In 2006, TravelTalkRADIO was awarded with the Tanzania Tourist Board's Media Award at the 31st African Travel Association's (ATA) International Congress in Ghana. In 2007, Chinese radio station Voice of Jinling Radio honored Dhuyvetter for her work in co-producing a program dedicated to Sun Yat-sen. The program was jointly produced in China and called "Sandy and Dr. Sun Yat-sen". It was awarded first prize for the 2006 Final Radio Report Contest at Jiangsu Radio Station.

From 2001 to 2015, TravelTalkRADIO was heard on conventional radio in the United States, China and the United Kingdom, via satellite in the Western Hemisphere, South America, North America and the Pacific Rim, and online worldwide.
TravelTalkMEDIA, an affiliate of TravelTalkRADIO, encompasses the radio, television and web presence of the company, which was based in California.

===MultiMedia company founder===
Dhuyvetter, who has a degree in illustration and design from Arizona State University, became involved in web design and computer graphics in the early 1980s. In 1985 she launched the Electronic Pen, creating computer graphics for corporate clients. With the advent of the Internet, Dhuyvetter's company began developing corporate websites, and developing transaction processing with early innovator Cybercash. Sandy eventually merged with another online business to form CommerceWave and went public in 1997.

===Children's book illustration===
Dhuyvetter is the illustrator of the children's book Wiggle-Butts and Up-Faces, which is recommended by the National Swim School Association.

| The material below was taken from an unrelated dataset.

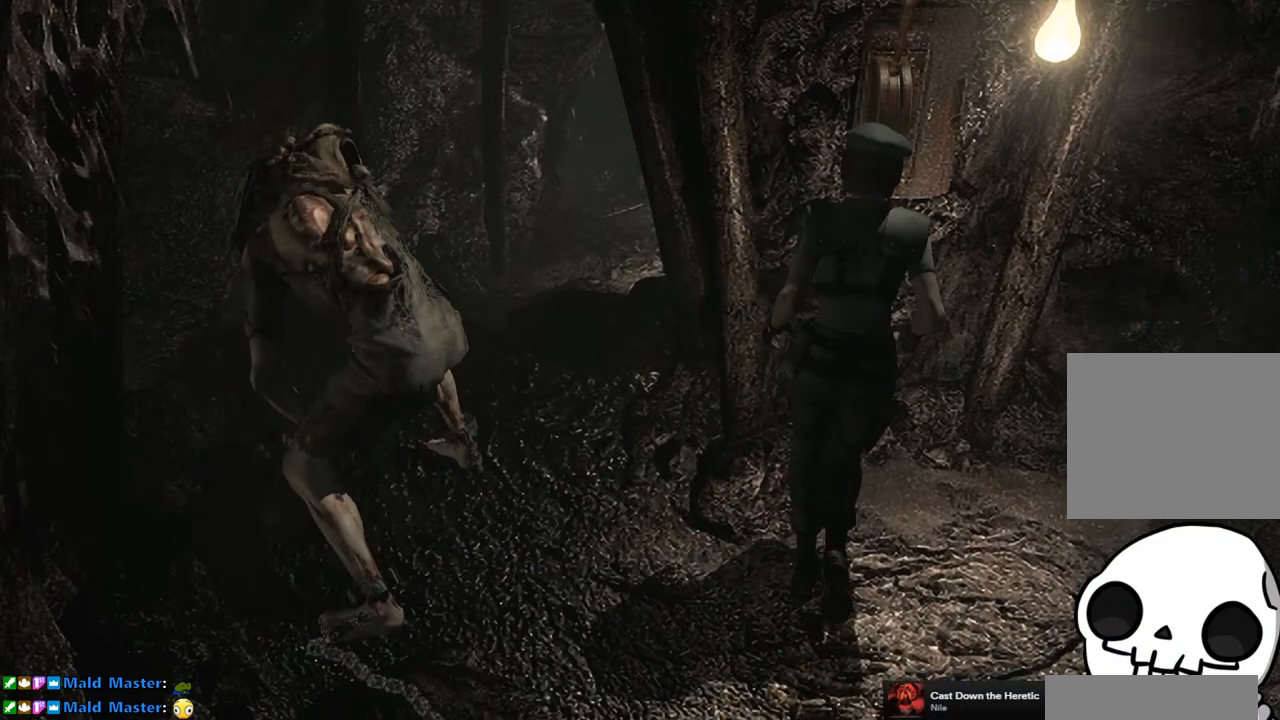
{"buttons": ["CROSS"], "left_stick": "center", "right_stick": "center", "events": [[100, "CROSS", "up"], [167, "left_stick", "center"], [183, "CROSS", "down"], [267, "CROSS", "up"], [433, "CROSS", "down"]]}
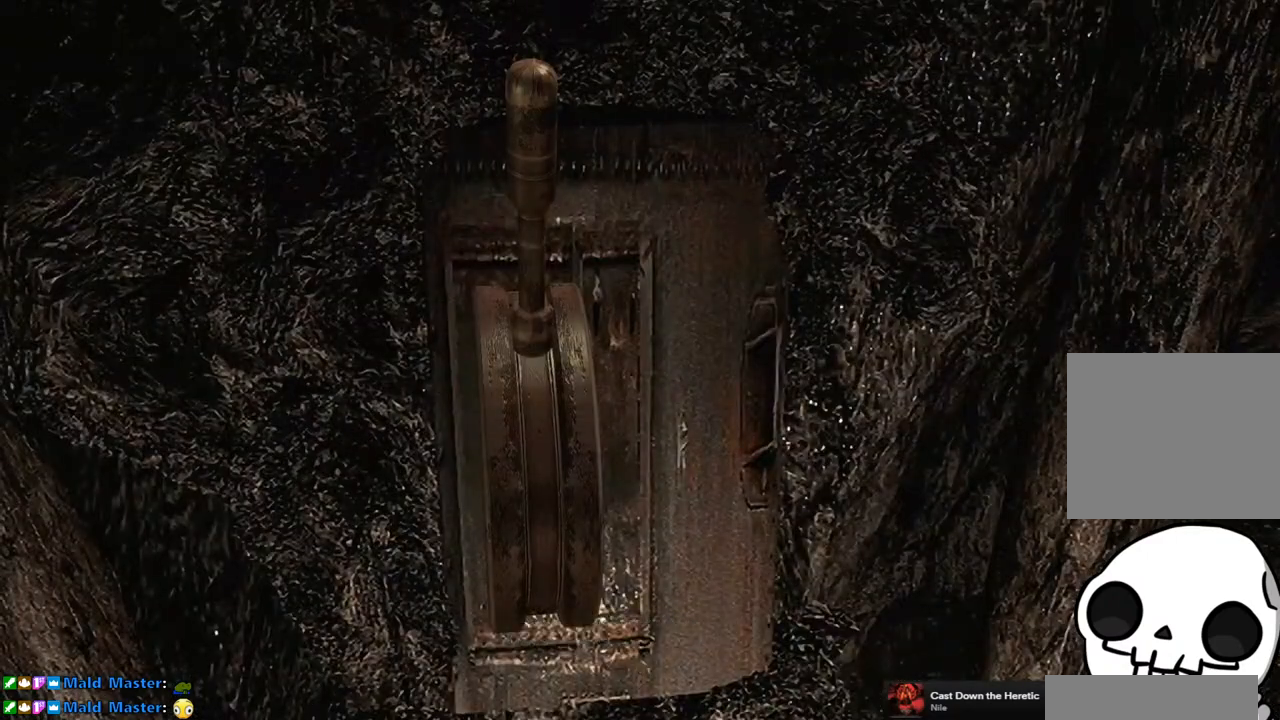
{"buttons": [], "left_stick": "center", "right_stick": "center", "events": [[17, "CROSS", "up"], [117, "CROSS", "down"], [183, "CROSS", "up"], [383, "CROSS", "down"], [450, "CROSS", "up"]]}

===Human trafficking awareness trainer===
Sandy Dhuyvetter was one of the four original trainers of and developers of the Human Trafficking Awareness program designed for the nonprofit organization, Airline Ambassadors International (AAI). The program and training reached major airports around the world and was instrumental in building awareness in the aviation field. While serving as a board member of the AAI for seven years. During that time Sandy also produced and distributed a worldwide radio program called TravelTalkRADIO that actively shared trafficking awareness information. Sandy has spoken and taught trafficking awareness at travel conferences in London, Berlin, Buenos Aires and major airports in the US.

==Accomplishments==
Dhuyvetter serves on the Department of Homeland Security's Secure Borders and Open Doors Advisory Committee and as a member of the board of advisors for Christelijke Hogeschool Noord (CHN) University's Department of Media and Entertainment Management. CHN University is headquartered in Leeuwarden, Netherlands.